Task statement:
Copy the passage on telaprevir pharmacokinetics word for word, in full.

━━ Selected extract ━━

Following administration of a single oral dose of 750 mg 14 C-telaprevir in healthy subjects, 90% of total radioactivity was recovered in faeces, urine and expired air within 96 hours post-dose. The median recovery of the administered radioactive dose was approximately 82% in the faeces, 9% in exhaled air and 1% in urine. The contribution of unchanged 14 C – telaprevir and VRT-127394 towards total radioactivity recovered in faeces was 31.8% and 18.7%, respectively.
After oral administration, the apparent total clearance (Cl/F) was estimated to be 32.4 l/h with an inter-individual variability of 27.2%. The mean elimination half-life after single-dose oral administration of telaprevir 750 mg typically ranged from about 4.0 to 4.7 hours. At steady-state, the effective half-life is about 9-11 hours.
The exposure (AUC) to telaprevir increased slightly greater than proportionally to the dose after single-dose administration of 375 up to 1,875 mg with food, possibly due to saturation of metabolic pathways or efflux transporters.
An increase in dose from 750 mg every 8 hours to 1,875 mg every 8 hours in a multiple-dose study resulted in a less than proportional increase (i.e., about 40%) in telaprevir exposure.
Data in the paediatric population are currently not available.
The pharmacokinetics of telaprevir were assessed after administration of a single dose of 750 mg to HCV-negative subjects with severe renal impairment (CrCl <30 ml/min). The mean telaprevir Cmax and AUC were 10% and 21% greater, respectively, compared to healthy subjects.
Telaprevir is primarily metabolised in the liver. Steady-state exposure to telaprevir was 15% lower in subjects with mild hepatic impairment (Child-Pugh Class A, score 5-6) compared to healthy subjects. Steady-state exposure to telaprevir was 46% lower in subjects with moderate hepatic impairment (Child-Pugh Class B, score 7-9) compared to healthy subjects. Effect on unbound telaprevir concentrations is unknown.

━━━
━━ Data supplied ━━

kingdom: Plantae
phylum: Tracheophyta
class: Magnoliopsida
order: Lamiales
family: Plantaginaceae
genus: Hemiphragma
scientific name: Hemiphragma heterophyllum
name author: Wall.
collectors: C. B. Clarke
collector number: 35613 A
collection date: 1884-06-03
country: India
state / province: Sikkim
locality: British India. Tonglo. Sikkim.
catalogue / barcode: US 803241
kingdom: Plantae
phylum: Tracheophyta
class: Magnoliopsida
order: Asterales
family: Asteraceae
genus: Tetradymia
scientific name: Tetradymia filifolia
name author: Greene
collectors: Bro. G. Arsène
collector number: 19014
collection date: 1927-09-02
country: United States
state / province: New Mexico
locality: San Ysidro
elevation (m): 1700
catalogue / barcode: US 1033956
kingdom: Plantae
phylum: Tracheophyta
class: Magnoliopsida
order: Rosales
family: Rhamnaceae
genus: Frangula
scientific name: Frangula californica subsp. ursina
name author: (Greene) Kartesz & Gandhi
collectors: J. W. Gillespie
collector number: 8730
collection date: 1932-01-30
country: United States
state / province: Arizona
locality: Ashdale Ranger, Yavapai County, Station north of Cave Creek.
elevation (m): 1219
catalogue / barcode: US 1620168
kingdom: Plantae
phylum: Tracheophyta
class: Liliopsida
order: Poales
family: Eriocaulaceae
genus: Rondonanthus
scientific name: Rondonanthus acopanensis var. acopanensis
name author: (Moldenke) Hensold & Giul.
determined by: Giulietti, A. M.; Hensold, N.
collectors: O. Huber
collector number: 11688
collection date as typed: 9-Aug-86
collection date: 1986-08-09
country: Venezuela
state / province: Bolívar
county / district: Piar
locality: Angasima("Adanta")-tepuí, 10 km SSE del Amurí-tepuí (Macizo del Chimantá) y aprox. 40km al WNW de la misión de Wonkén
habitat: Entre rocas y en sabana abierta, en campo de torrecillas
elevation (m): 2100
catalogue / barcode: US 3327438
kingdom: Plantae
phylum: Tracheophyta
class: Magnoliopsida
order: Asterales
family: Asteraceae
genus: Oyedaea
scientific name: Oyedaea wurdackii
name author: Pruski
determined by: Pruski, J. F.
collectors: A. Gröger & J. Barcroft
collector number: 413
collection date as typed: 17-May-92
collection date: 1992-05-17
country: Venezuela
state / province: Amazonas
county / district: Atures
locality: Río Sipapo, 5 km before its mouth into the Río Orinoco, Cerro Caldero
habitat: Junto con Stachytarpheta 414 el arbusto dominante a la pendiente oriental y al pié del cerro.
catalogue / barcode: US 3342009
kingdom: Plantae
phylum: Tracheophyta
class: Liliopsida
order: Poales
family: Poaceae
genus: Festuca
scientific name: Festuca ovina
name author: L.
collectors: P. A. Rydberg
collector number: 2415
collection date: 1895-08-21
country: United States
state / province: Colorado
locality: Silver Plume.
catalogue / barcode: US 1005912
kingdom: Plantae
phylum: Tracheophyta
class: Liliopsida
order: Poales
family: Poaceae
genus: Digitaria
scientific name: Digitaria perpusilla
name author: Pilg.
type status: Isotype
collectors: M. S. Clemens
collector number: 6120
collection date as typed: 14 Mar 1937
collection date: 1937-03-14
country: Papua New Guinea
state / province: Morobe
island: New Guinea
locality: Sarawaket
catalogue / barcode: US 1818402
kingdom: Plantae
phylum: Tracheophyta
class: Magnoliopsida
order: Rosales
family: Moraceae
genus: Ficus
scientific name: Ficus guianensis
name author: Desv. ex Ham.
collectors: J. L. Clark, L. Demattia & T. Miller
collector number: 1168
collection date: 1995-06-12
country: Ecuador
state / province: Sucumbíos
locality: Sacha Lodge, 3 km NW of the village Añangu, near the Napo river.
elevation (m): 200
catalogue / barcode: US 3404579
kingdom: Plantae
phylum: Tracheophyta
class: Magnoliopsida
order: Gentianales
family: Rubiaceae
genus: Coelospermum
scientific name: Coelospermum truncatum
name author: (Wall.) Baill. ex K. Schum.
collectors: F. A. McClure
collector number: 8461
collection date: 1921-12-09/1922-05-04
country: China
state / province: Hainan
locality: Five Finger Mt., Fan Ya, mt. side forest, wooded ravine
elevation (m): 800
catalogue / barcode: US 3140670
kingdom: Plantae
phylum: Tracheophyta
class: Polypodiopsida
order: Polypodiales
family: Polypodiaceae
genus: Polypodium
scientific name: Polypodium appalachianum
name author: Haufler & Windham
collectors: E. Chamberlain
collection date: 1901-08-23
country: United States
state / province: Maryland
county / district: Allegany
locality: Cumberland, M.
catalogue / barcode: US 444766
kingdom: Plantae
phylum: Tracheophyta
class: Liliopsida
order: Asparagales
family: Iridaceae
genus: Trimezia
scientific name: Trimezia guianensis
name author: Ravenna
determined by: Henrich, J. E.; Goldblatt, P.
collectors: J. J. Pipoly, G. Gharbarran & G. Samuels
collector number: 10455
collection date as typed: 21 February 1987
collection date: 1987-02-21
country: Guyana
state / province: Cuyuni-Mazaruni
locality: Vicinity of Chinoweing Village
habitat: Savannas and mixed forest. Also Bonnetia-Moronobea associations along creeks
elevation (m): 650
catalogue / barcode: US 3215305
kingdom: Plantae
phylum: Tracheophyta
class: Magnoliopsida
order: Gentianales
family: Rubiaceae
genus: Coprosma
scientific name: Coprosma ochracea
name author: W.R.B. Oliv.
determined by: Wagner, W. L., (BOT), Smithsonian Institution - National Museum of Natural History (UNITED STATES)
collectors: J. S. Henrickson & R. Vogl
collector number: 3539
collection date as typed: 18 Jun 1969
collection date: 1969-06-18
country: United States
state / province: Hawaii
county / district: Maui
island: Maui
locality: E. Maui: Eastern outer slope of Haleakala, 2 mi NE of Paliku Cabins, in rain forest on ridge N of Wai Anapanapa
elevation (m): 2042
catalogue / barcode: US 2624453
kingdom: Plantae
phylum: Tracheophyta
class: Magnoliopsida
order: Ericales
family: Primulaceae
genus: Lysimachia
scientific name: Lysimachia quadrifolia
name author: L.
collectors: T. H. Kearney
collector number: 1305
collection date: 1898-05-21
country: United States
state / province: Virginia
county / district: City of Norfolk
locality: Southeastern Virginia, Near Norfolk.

━━━

Result of this exercise:
Following administration of a single oral dose of 750 mg 14 C-telaprevir in healthy subjects, 90% of total radioactivity was recovered in faeces, urine and expired air within 96 hours post-dose. The median recovery of the administered radioactive dose was approximately 82% in the faeces, 9% in exhaled air and 1% in urine. The contribution of unchanged 14 C – telaprevir and VRT-127394 towards total radioactivity recovered in faeces was 31.8% and 18.7%, respectively.
After oral administration, the apparent total clearance (Cl/F) was estimated to be 32.4 l/h with an inter-individual variability of 27.2%. The mean elimination half-life after single-dose oral administration of telaprevir 750 mg typically ranged from about 4.0 to 4.7 hours. At steady-state, the effective half-life is about 9-11 hours.
The exposure (AUC) to telaprevir increased slightly greater than proportionally to the dose after single-dose administration of 375 up to 1,875 mg with food, possibly due to saturation of metabolic pathways or efflux transporters.
An increase in dose from 750 mg every 8 hours to 1,875 mg every 8 hours in a multiple-dose study resulted in a less than proportional increase (i.e., about 40%) in telaprevir exposure.
Data in the paediatric population are currently not available.
The pharmacokinetics of telaprevir were assessed after administration of a single dose of 750 mg to HCV-negative subjects with severe renal impairment (CrCl <30 ml/min). The mean telaprevir Cmax and AUC were 10% and 21% greater, respectively, compared to healthy subjects.
Telaprevir is primarily metabolised in the liver. Steady-state exposure to telaprevir was 15% lower in subjects with mild hepatic impairment (Child-Pugh Class A, score 5-6) compared to healthy subjects. Steady-state exposure to telaprevir was 46% lower in subjects with moderate hepatic impairment (Child-Pugh Class B, score 7-9) compared to healthy subjects. Effect on unbound telaprevir concentrations is unknown.